Family of carer murdered with fire extinguisher say rise in attacks ‘horrifying’
Funding cuts have led to 6,000 serious assaults on overworked and underpaid care workers as they try to help the most vulnerable people.
Three staff a day – often earning the minimum wage – have been attacked in the past five years as the sector “crumbles” due to cuts, the GMB union warned.
Only serious injuries such as fractures, loss of sight, brain damage and asphyxia are recorded, so the union says its figures might just be the tip of the iceberg.
But it includes those who lost their lives – like newly qualified social worker Jenny Foote.
She was bludgeoned to death with a fire extinguisher by paranoid schizophrenic Michael Meanza. Jenny had asked him to turn down the TV at a mental illness hostel.
Her brother, retired Det Supt Mick Foote, 53, said: “The figures are completely horrifying. They highlight what a dangerous environment it can be and how vulnerable care staff are.”
Jenny , 37, was working alone when she was killed at Collette House hostel, Acton, West London, in July 2015.
“There was one sleeping carer and one working carer,” Mick said. “The arrangement was dangerous.
“If there’d been a second person awake on duty, Jenny might still be here. She was an inspiring, hard-working young woman. It should never have happened.”
Meanza – who had a long history of violence and had threatened staff earlier – was jailed for at least 24 years. Mick added: “You hear ‘lessons have been learned’ but the same mistakes are still made, the same failings still happen.”
One carer told GMB she was badly beaten by a dementia patient in a private care home and needed two weeks off work and lost £400 earnings because she was only entitled to statutory sick pay.

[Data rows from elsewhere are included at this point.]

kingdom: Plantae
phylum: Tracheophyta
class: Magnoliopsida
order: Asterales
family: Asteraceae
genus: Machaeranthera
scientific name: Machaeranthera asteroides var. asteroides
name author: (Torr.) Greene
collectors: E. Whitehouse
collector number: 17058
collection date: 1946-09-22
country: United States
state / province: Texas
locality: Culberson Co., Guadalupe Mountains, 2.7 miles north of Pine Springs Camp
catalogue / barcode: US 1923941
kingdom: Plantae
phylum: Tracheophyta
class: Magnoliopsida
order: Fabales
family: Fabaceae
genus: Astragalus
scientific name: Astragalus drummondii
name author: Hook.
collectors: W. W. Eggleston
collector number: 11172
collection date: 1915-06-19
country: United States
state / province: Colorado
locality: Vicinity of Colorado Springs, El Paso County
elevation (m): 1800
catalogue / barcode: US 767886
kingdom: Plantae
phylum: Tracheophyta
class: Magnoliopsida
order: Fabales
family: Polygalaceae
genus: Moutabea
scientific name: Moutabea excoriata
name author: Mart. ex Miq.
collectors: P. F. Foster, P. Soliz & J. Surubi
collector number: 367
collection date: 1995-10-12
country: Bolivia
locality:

The 34-year-old mum-of-one said: “I was in the office when a quite large patient walked in and rugby tackled me into a filing cabinet then beat me.
“You get hurt by residents on a daily basis – whether it’s a kick in the face while you’re putting on their shoes, or a scratch or a bite. Often you’re spat at.
“The violence made me consider quitting but I love helping patients. I don’t blame them, they’re ill.”
GMB National Officer Rachel Harrison said: “We’re hearing about these kind of attacks more and more.
“Violence suffered by our carers shows the care system is not in crisis – it is crumbling beneath us.”
The union – meeting in Brighton this week – also wants care workers to get professional recognition.
A Department of Health spokesman said: “Care workers perform an essential job and it’s vital employers protect them.”
They said a recruitment drive had been launched and councils now had “access to” over £4billion more funding this year.
And they insisted social care system reforms due to be published would “ensure it is sustainable for the future, including proposals to boost recruitment, retention and workforce development”.